Le capital ne circule point en France comme en Angleterre ; c’est là une vertu et une faiblesse à la fois ; la plus large aisance ne nous préserve pas du culte de l’épargne ; pour nos ménagères, une économie bien déguisée est le suprême talent ; pour la maîtresse de maison anglaise une large hospitalité est le premier devoir. Les Anglais de la classe moyenne nous accusent de manquer singulièrement à ce devoir ; et il est certain que leur manière de tenir, d’un bout de l’année à l’autre, table et maison ouvertes, semble à beaucoup d’entre nous de la prodigalité.
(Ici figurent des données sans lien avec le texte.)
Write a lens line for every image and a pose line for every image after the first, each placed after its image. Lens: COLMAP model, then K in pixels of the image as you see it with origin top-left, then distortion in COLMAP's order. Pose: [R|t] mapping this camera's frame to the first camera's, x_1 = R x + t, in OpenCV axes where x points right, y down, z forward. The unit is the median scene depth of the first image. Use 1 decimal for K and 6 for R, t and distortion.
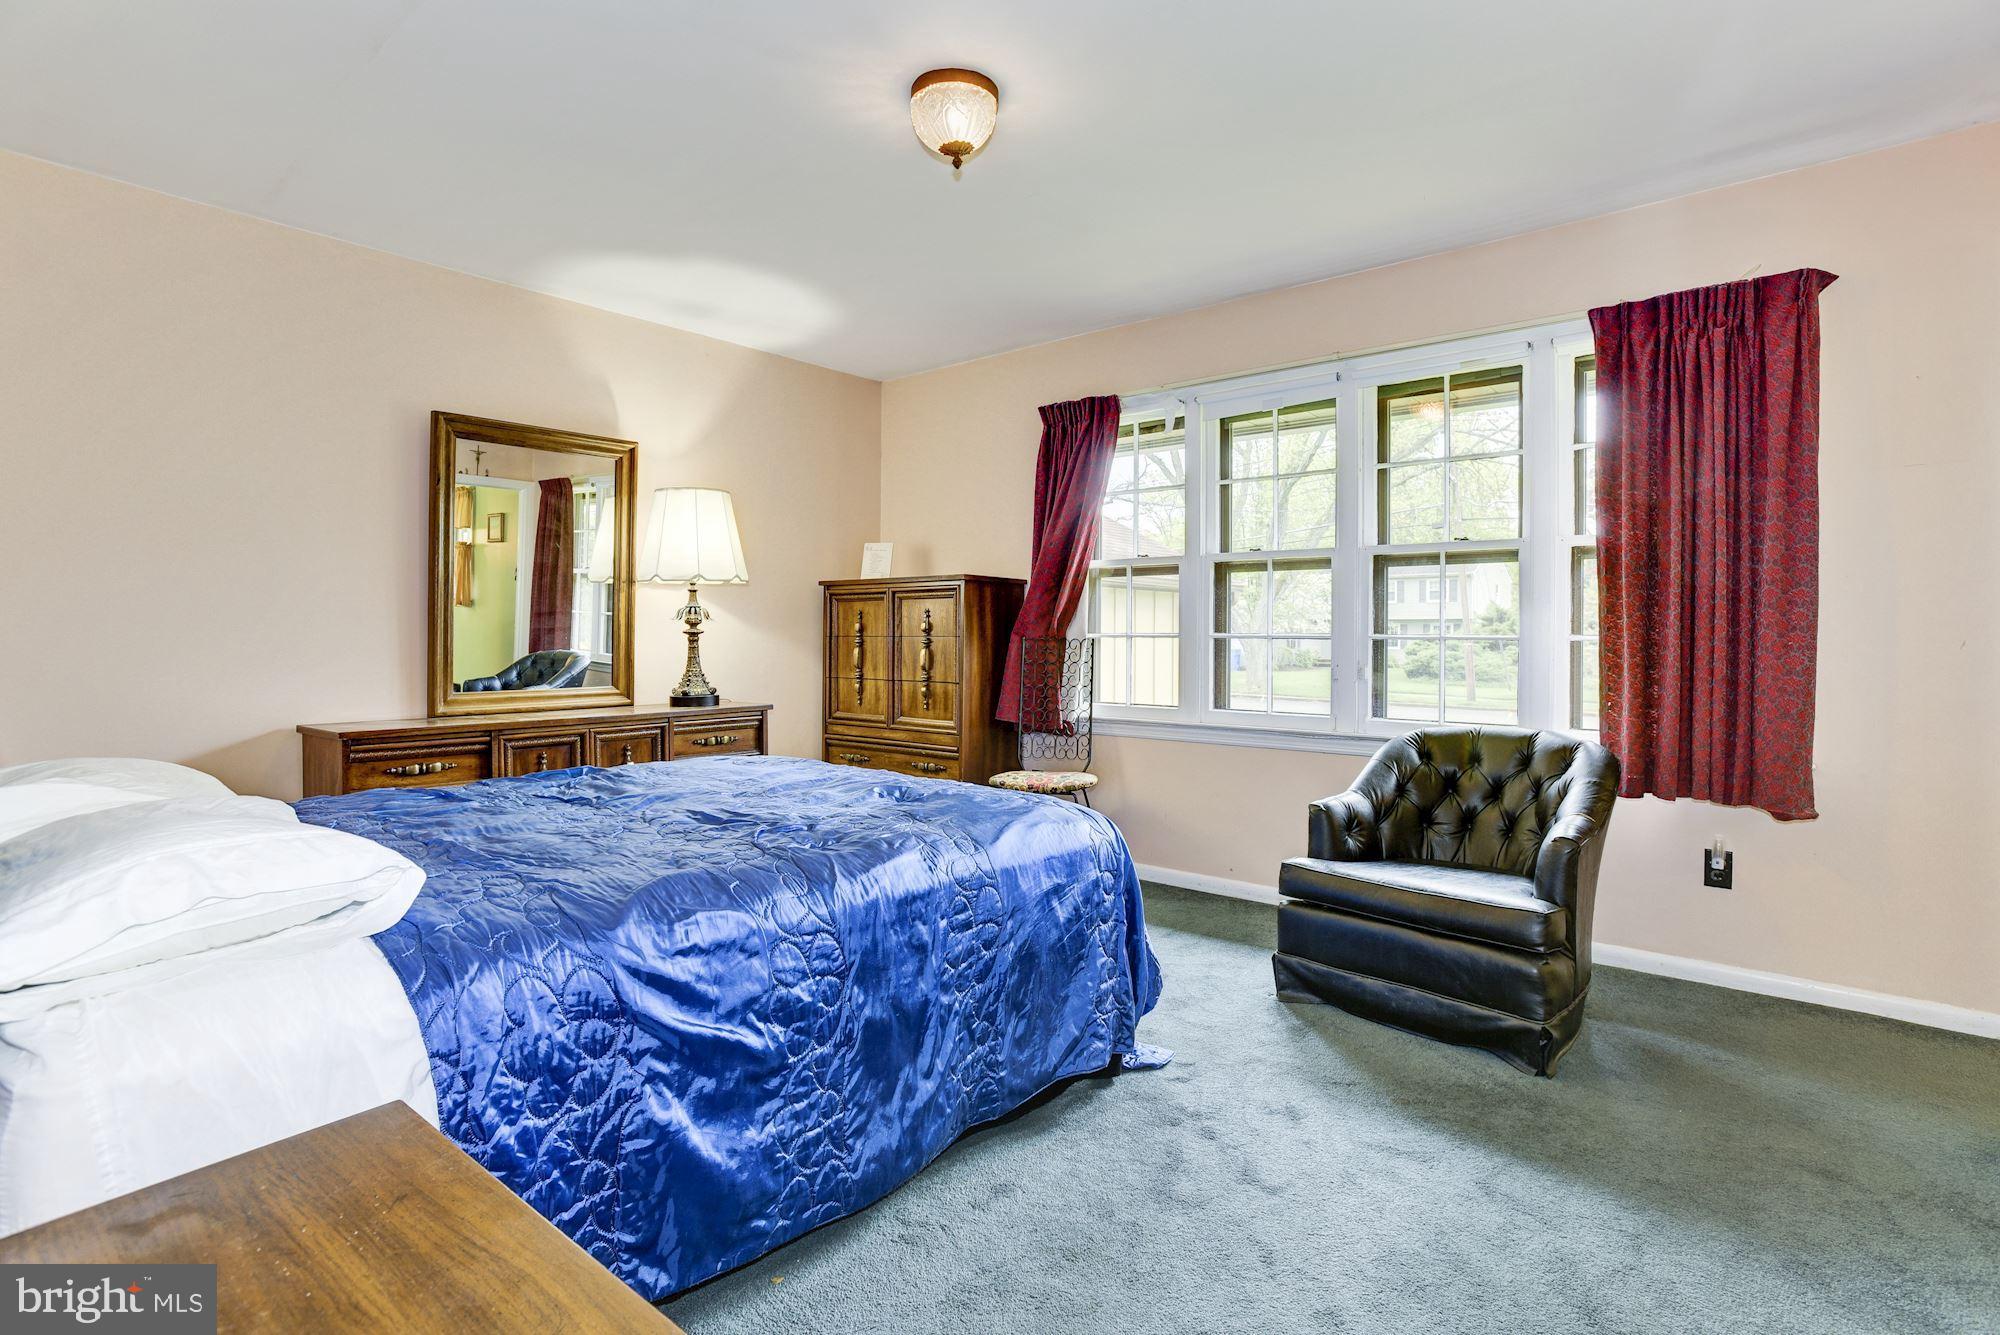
lens RADIAL K [[1008.7, 0, 998.2], [0, 1008.7, 661.8], [0, 0, 1]] dist [-0.047661, 0.027256]
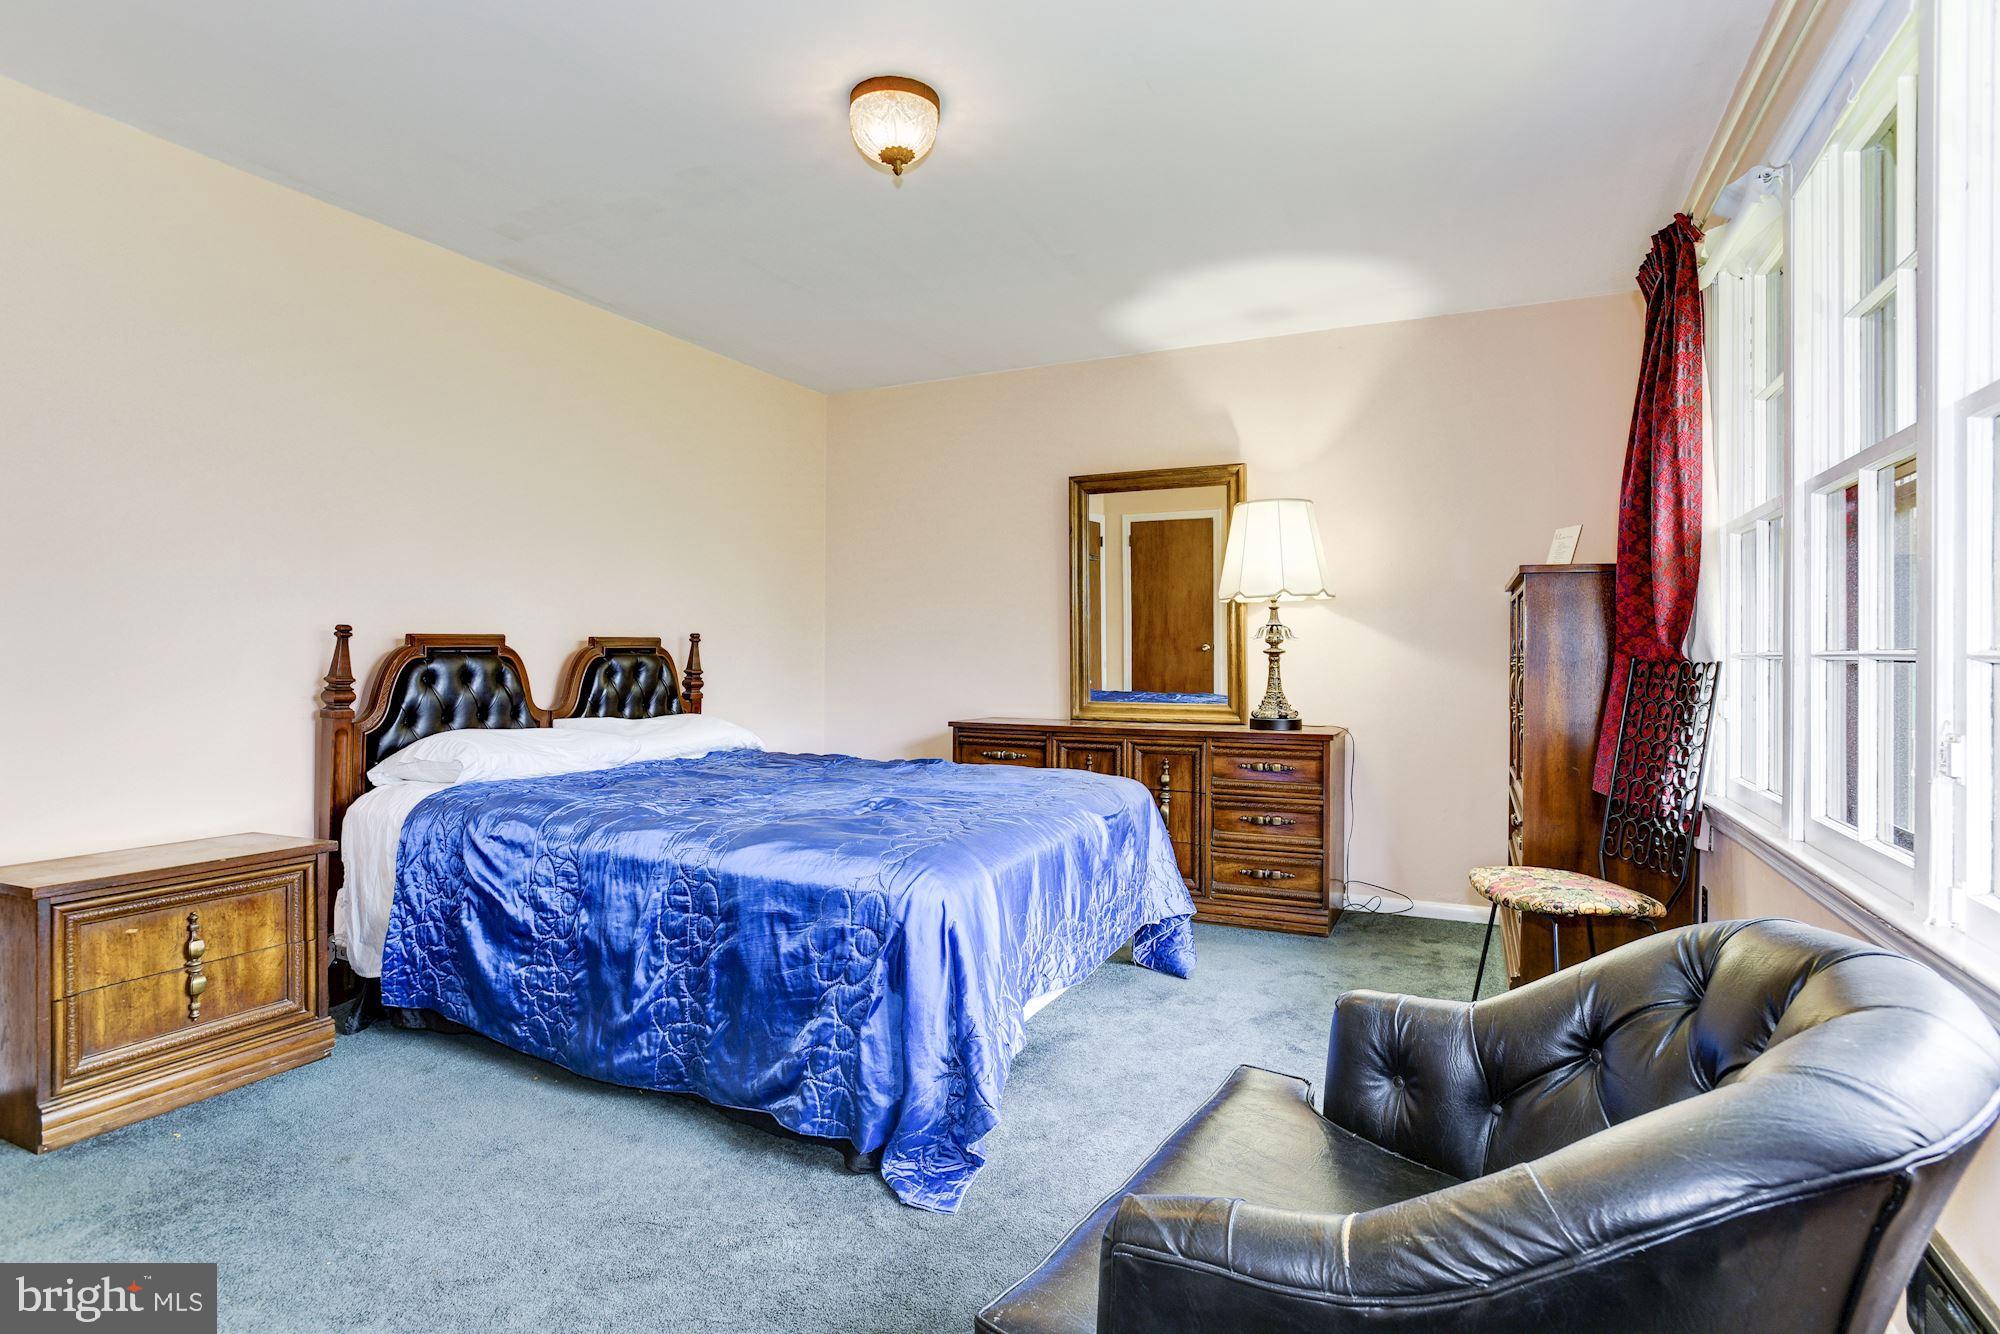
lens RADIAL K [[1008.7, 0, 998.2], [0, 1008.7, 661.3], [0, 0, 1]] dist [-0.047661, 0.027256]
pose [[0.220450, 0.004362, -0.975389, 0.938187], [-0.028092, 0.999604, -0.001879, -0.018905], [0.974994, 0.027815, 0.220485, 0.892970]]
Résultat inévitable de la différence du goût français qui porte chacun à s’enfermer dans sa chacunière, de la facilité passablement égoïste que nous avons de nous suffire à nous-mêmes ; tandis que l’Anglais se répand volontiers au dehors, cherche la distraction que lui apportent les nouveaux visages, les idées nouvelles, et trouve dans la société des étrangers une partie du plaisir qu’il aurait à voyager, le plaisir de l’exploration. Son esprit a moins d’élasticité, moins de légèreté, moins de ressources variées que le nôtre. Il se laisse amuser et réclame l’excitement, pour lequel nous n’avons pas de mot. Notons que l’éducation des enfans contribue à ces différences. Tout en France est subordonné aux enfans ; il n’est question que d’eux ; les parens ne vivent que pour eux. En Angleterre où tous les mariages sont supposés être des mariages d’amour, le mari et la femme vivent l’un pour l’autre ; les enfans, presque toujours plus nombreux, dans la nursery sont confiés à des bonnes ou

  1. La pound est un peu inférieure à la livre ; notre kilogramme contient deux -livres anglaises, plus trois onces.